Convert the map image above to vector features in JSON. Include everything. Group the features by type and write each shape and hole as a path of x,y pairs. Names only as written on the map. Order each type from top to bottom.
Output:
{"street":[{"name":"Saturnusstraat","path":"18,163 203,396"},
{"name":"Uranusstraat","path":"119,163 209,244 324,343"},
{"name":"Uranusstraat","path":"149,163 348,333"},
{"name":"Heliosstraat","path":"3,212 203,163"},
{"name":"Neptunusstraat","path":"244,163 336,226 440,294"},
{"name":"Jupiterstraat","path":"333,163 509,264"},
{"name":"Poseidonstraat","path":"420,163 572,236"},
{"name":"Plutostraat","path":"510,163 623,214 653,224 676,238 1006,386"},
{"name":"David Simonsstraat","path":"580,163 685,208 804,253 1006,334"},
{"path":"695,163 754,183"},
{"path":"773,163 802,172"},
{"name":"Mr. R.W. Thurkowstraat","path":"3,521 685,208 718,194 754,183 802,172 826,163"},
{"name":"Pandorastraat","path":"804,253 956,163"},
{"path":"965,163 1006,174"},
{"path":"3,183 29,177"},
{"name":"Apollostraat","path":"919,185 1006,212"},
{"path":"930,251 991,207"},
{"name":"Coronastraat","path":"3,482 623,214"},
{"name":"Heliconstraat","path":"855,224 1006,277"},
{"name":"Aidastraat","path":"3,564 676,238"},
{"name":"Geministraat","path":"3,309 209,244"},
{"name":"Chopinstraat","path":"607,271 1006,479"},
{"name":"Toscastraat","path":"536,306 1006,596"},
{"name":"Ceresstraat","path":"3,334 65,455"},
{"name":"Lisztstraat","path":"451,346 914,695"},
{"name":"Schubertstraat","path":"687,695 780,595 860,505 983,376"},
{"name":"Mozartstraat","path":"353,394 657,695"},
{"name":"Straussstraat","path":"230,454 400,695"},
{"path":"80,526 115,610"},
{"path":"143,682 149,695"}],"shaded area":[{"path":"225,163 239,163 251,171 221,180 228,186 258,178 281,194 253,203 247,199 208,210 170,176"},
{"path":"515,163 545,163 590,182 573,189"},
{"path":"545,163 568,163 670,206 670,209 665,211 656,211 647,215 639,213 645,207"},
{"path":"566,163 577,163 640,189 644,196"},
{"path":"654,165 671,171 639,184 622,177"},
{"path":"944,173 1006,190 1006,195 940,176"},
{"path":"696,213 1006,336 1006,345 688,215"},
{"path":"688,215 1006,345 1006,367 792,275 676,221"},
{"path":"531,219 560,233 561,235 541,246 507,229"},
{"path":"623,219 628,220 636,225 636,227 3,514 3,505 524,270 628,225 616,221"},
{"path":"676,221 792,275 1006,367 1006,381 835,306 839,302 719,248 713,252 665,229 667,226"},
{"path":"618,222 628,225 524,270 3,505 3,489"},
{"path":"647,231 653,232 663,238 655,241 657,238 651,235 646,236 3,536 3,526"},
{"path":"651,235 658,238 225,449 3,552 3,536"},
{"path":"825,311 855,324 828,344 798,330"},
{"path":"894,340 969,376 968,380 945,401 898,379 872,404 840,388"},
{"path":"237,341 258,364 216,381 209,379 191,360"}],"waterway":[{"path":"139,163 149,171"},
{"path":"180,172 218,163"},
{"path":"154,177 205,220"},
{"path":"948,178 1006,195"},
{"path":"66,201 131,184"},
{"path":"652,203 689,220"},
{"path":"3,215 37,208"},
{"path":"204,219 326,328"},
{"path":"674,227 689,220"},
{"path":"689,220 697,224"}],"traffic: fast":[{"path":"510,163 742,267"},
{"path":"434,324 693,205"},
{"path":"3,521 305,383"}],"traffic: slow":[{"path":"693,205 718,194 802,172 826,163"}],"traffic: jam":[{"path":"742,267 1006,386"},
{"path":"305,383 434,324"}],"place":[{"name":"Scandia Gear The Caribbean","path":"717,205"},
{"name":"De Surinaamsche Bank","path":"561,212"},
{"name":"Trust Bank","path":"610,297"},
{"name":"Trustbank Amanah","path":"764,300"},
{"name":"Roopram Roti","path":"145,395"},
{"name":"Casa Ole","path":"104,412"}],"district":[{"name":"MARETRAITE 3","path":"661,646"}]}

━━━━━━━━━━━━━━━━━━━━

### WORK REQUEST:
Considering only lines that contain the word "traffic", say how many there are in the data, with no other text.

### RESPONSE:
2